Some doctors are so sick of feeling abused, they only want to mock the other side. A few prefer mutually assured destruction.
But most doctors just want to care for patients. Doctors want to be left alone to care for patients without worrying about the next crisis.
Can doctors find a way to rebuild a new relationship with government?
How to Rebuild a Working Relationship
In conflict, emotion trumps logic. Desire for peace leads one party to make a move, a concession. A rebellious teen reforms. A wayward spouse repents and begs forgiveness.
Concession is hard. But waiting for a response from the other party is harder. Relationships do not mend overnight.
The reformed teen must endure weeks, perhaps months, of disbelief to earn a new reputation. Teachers are cautious, old friends wary. The teen lives through a wasteland of being a new person inside but being treated like their old selves.
Forgiveness is the Janus face of concession. Injured parties must choose to forgive.
Resentment and hate act like chains. We give others power over us when we refuse to forgive them, a jail of our own victimhood.
A satisfying joylessness accompanies our right to be angry. We hold it tightly with a jealous love.
What makes us forgive? Do people suddenly change their minds and decide that wayward spouses or rebellious teens aren’t that bad after all?
Not usually. Forgiveness does not mean denial. Restitution does not forget malfeasance.
Forgiveness comes when the wounded party realizes that they have more to gain from restitution. They decide that they do not want to live in a jail of spite.
They decide to forgive for their own sake.
They forgive because they want to build something better, something they value more. They forgive with intention.
Doctors have been abused. They have every right to feel frustrated, outraged and desperate. Now we face a choice:
Can we see a bigger reason to forgive or will we fight to the death?
Is there some reason to try to rebuild a working relationship?
We cannot expect a public apology. We cannot expect contrition. A reversal of opinion equals contrition in politics.
Funding hospitals after years of cuts equals contrition. Funding for mental health services, tweaking clunky legislation and many other little things signal a change in attitude, too.
True, it does not give us the satisfaction of someone begging forgiveness, with a tear stained face clutching hat in hand. But we cannot overlook big policy changes.
Senior bureaucrats said that they could never imagine binding arbitration for doctors, even a few years ago. Yet government changed its mind. Adults do not change their philosophy without enormous sacrifice.
Doctors fought hard for BA, but we cannot forget that BA also had to be given. Government agreed to it. This is big.
Reasons to Rebuild
What do doctors want? What might we hope to gain from restitution?

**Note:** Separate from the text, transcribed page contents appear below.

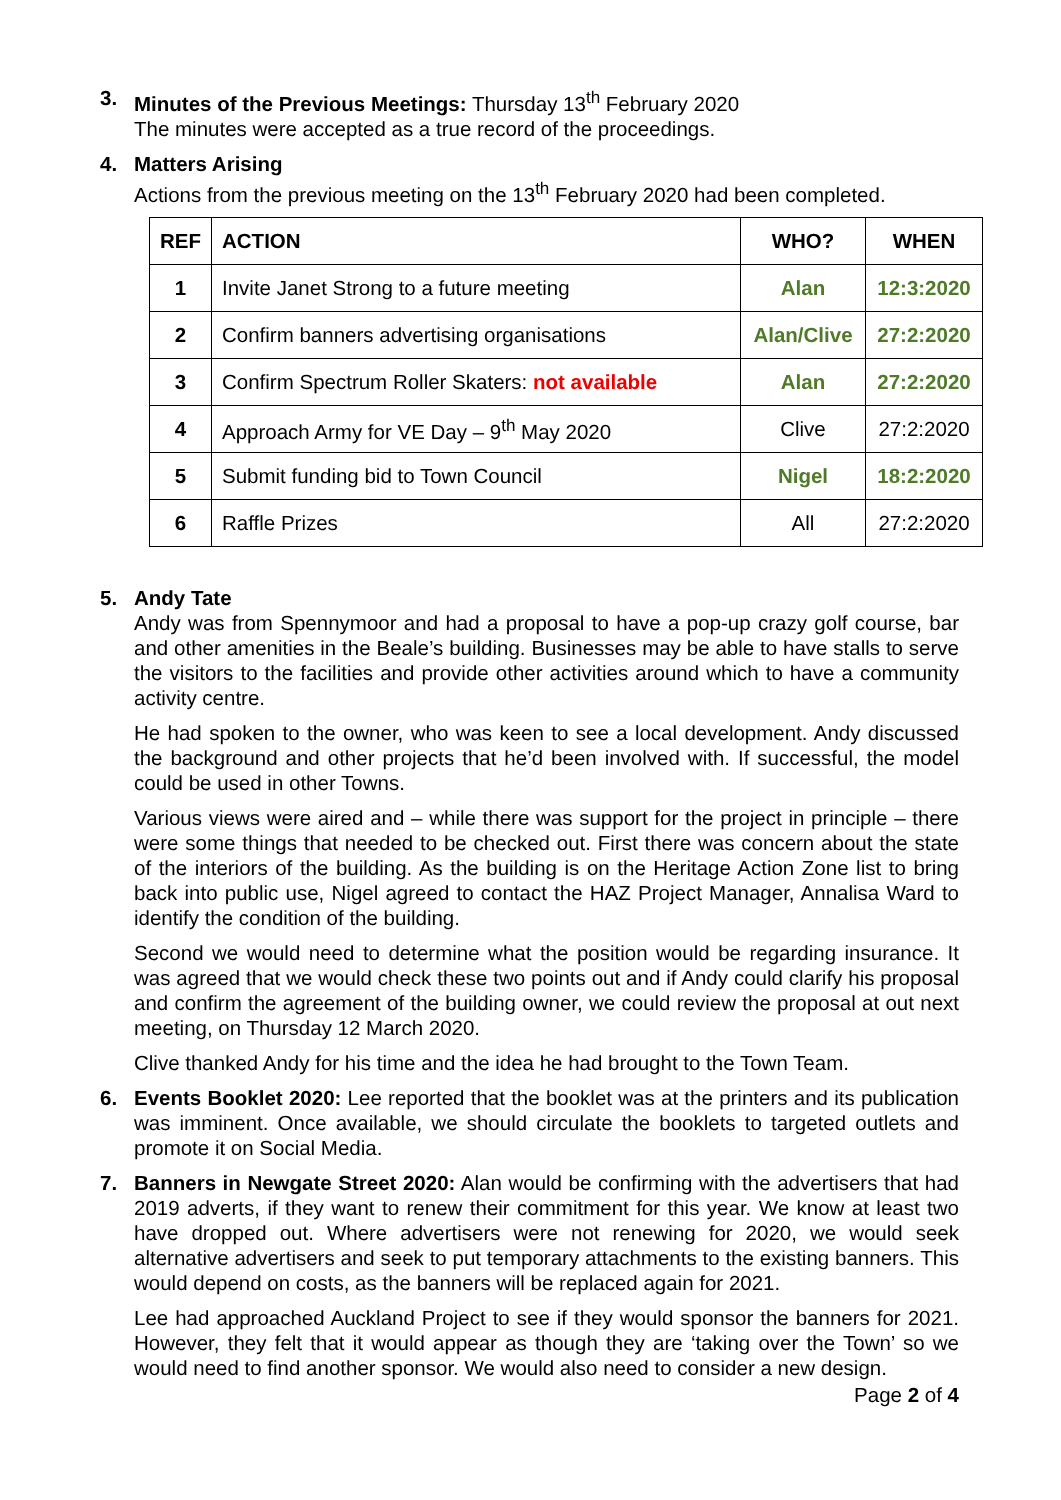3. Minutes of the Previous Meetings: Thursday 13<sup>th</sup> February 2020
The minutes were accepted as a true record of the proceedings.
4. Matters Arising
Actions from the previous meeting on the 13<sup>th</sup> February 2020 had been completed.
| REF | ACTION | WHO? | WHEN |
| --- | --- | --- | --- |
| 1 | Invite Janet Strong to a future meeting | Alan | 12:3:2020 |
| 2 | Confirm banners advertising organisations | Alan/Clive | 27:2:2020 |
| 3 | Confirm Spectrum Roller Skaters: not available | Alan | 27:2:2020 |
| 4 | Approach Army for VE Day – 9<sup>th</sup> May 2020 | Clive | 27:2:2020 |
| 5 | Submit funding bid to Town Council | Nigel | 18:2:2020 |
| 6 | Raffle Prizes | All | 27:2:2020 |
5. Andy Tate
Andy was from Spennymoor and had a proposal to have a pop-up crazy golf course, bar and other amenities in the Beale’s building. Businesses may be able to have stalls to serve the visitors to the facilities and provide other activities around which to have a community activity centre.
He had spoken to the owner, who was keen to see a local development. Andy discussed the background and other projects that he’d been involved with. If successful, the model could be used in other Towns.
Various views were aired and – while there was support for the project in principle – there were some things that needed to be checked out. First there was concern about the state of the interiors of the building. As the building is on the Heritage Action Zone list to bring back into public use, Nigel agreed to contact the HAZ Project Manager, Annalisa Ward to identify the condition of the building.
Second we would need to determine what the position would be regarding insurance. It was agreed that we would check these two points out and if Andy could clarify his proposal and confirm the agreement of the building owner, we could review the proposal at out next meeting, on Thursday 12 March 2020.
Clive thanked Andy for his time and the idea he had brought to the Town Team.
6. Events Booklet 2020: Lee reported that the booklet was at the printers and its publication was imminent. Once available, we should circulate the booklets to targeted outlets and promote it on Social Media.
7. Banners in Newgate Street 2020: Alan would be confirming with the advertisers that had 2019 adverts, if they want to renew their commitment for this year. We know at least two have dropped out. Where advertisers were not renewing for 2020, we would seek alternative advertisers and seek to put temporary attachments to the existing banners. This would depend on costs, as the banners will be replaced again for 2021.
Lee had approached Auckland Project to see if they would sponsor the banners for 2021. However, they felt that it would appear as though they are ‘taking over the Town’ so we would need to find another sponsor. We would also need to consider a new design.
Page 2 of 4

Doctors want a working relationship with government based on equity and respect. We want to be respected as professionals, as independent contractors.
We need control over our practice environment. We cannot care for patients when government calls all the shots without consulting us on anything.

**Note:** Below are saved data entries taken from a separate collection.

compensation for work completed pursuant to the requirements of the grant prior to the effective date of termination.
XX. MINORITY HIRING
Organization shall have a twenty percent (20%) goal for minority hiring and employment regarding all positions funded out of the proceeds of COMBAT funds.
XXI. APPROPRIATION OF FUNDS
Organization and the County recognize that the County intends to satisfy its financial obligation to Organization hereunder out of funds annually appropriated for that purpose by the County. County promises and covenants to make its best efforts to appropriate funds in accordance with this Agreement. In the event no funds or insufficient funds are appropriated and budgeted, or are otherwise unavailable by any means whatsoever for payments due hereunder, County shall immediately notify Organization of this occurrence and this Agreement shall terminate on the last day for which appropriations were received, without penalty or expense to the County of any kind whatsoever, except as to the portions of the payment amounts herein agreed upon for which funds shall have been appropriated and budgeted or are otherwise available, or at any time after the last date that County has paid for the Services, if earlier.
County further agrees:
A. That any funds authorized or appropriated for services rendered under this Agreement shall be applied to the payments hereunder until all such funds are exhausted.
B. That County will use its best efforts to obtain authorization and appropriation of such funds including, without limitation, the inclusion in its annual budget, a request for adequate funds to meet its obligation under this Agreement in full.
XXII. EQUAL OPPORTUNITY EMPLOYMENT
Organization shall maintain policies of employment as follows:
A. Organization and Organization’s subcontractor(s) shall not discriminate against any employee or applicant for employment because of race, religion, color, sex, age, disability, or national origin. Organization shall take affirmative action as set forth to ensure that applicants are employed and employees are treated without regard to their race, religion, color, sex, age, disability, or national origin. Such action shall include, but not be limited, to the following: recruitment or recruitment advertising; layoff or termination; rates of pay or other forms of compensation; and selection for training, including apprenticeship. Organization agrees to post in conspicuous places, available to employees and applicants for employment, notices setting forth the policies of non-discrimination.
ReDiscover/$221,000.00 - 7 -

We want a working relationship, but what are we willing to change to get it?
I do not have a complete answer. Watching patients, I believe that reconciliation starts with something very simple: a smile. Wounded parties find something to like about the other side.
Can we find a reason to smile?
Maybe new funding for mental health?
Or a new cardiac surgery program in Thunder Bay?

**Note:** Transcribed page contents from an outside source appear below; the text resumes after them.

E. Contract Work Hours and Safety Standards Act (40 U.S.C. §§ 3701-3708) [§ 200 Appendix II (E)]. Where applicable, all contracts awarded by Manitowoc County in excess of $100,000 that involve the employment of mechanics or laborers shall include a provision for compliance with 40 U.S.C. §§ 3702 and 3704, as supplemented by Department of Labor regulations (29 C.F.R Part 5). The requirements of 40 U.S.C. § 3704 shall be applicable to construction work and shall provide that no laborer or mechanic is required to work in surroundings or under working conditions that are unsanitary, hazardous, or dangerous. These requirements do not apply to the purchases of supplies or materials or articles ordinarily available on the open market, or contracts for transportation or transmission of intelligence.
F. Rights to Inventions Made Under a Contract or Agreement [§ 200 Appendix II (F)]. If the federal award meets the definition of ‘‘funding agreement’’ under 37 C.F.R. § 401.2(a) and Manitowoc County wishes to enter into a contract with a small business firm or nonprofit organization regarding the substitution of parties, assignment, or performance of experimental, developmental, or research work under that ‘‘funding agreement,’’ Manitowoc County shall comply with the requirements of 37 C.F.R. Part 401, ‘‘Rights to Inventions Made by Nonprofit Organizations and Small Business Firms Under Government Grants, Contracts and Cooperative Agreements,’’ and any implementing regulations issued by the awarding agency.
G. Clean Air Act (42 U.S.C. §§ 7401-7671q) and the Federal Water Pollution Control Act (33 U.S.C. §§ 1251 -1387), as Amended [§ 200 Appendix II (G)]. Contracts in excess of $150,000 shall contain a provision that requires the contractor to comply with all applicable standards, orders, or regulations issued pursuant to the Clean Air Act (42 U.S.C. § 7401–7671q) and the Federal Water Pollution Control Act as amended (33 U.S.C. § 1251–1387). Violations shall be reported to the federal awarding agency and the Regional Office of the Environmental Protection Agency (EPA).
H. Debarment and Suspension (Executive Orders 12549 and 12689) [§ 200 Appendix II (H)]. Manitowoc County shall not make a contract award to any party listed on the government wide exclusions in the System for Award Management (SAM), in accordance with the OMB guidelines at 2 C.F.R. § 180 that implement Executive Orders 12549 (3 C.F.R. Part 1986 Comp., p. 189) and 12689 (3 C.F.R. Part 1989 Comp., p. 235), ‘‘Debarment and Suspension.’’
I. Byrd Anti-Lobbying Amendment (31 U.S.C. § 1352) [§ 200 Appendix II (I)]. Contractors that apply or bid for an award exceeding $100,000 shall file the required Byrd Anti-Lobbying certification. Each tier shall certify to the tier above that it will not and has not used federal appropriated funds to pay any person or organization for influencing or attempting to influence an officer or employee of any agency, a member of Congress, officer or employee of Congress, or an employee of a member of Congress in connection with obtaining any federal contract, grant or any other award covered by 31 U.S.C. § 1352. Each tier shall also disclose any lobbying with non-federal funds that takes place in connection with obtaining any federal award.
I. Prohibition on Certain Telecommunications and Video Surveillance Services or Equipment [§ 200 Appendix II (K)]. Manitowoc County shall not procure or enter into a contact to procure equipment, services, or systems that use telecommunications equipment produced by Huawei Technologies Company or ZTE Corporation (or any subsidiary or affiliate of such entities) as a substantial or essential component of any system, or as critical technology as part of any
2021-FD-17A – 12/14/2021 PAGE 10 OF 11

BA should make us smile, shouldn’t it? We asked for it for decades.
To be clear, we must still advocate for change at the same time as we rebuild with government. Healthcare does not need another sycophant, but continual war does not help either.
Our fight is not against the Liberals, or any other political party. We fight ideas: authoritarianism, unilateral action, command and control. We want equity and respect, freedom and true constitutional democracy, not mob rule.
Our patients offer the biggest reason for us to rebuild a working relationship with government. Our patients need care. We cannot provide care unless we work with government.
Premier Wynne has signalled that she wants to rebuild a relationship with doctors. It will take time. Doctors and government will not become best friends overnight.
But after all that has happened, can we see a place to start peace talks? If government signals a willingness to change, are we willing to rebuild?
PS. I changed the photo….didn’t realize the first one was from N and S Korea military talks.